* _TASK DIRECTIONS_
Omit the pictures and reproduce the rest of the listing exactly.

* _INPUT DATA_

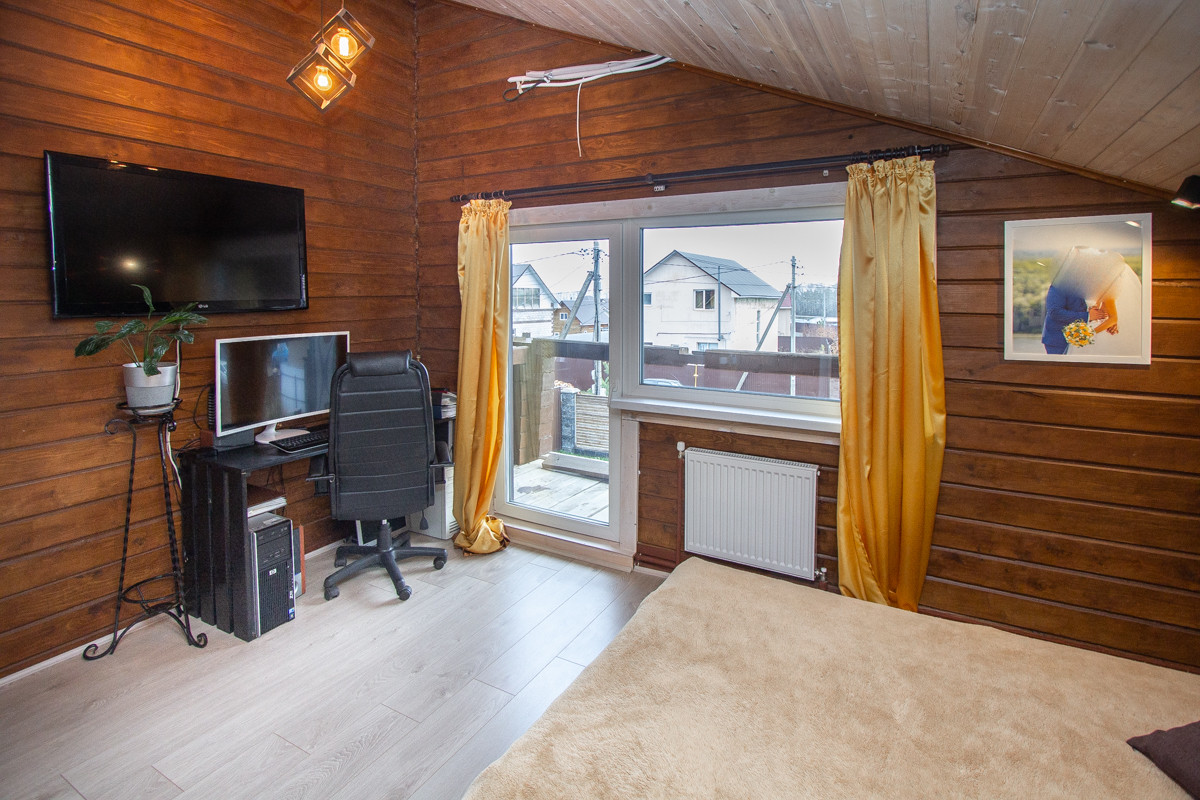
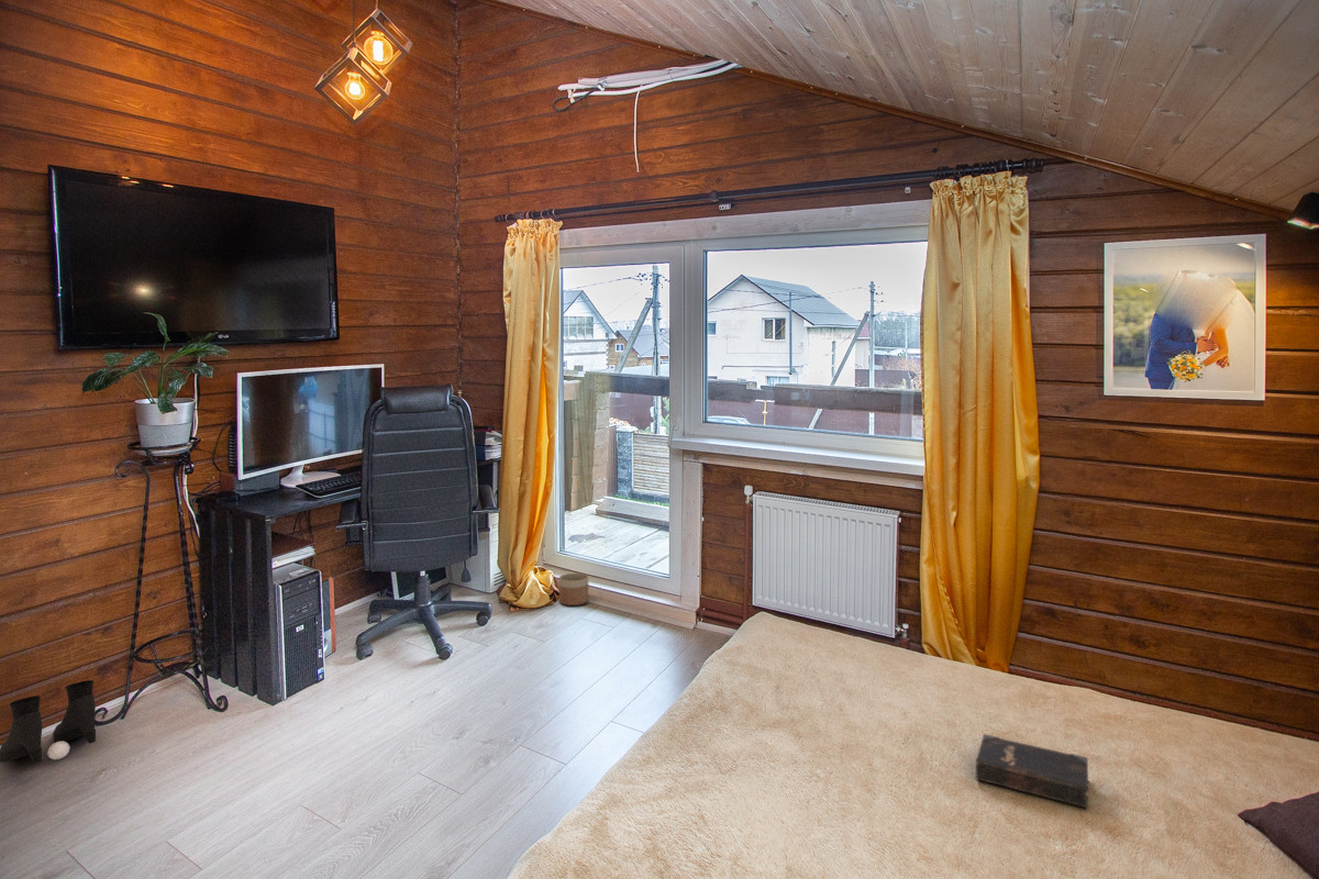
+ planter [558,572,590,607]
+ hardback book [975,733,1089,810]
+ boots [0,679,97,764]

* _ANSWER TO THIS TASK_
+ planter [558,572,590,607]
+ hardback book [975,733,1089,810]
+ boots [0,679,97,764]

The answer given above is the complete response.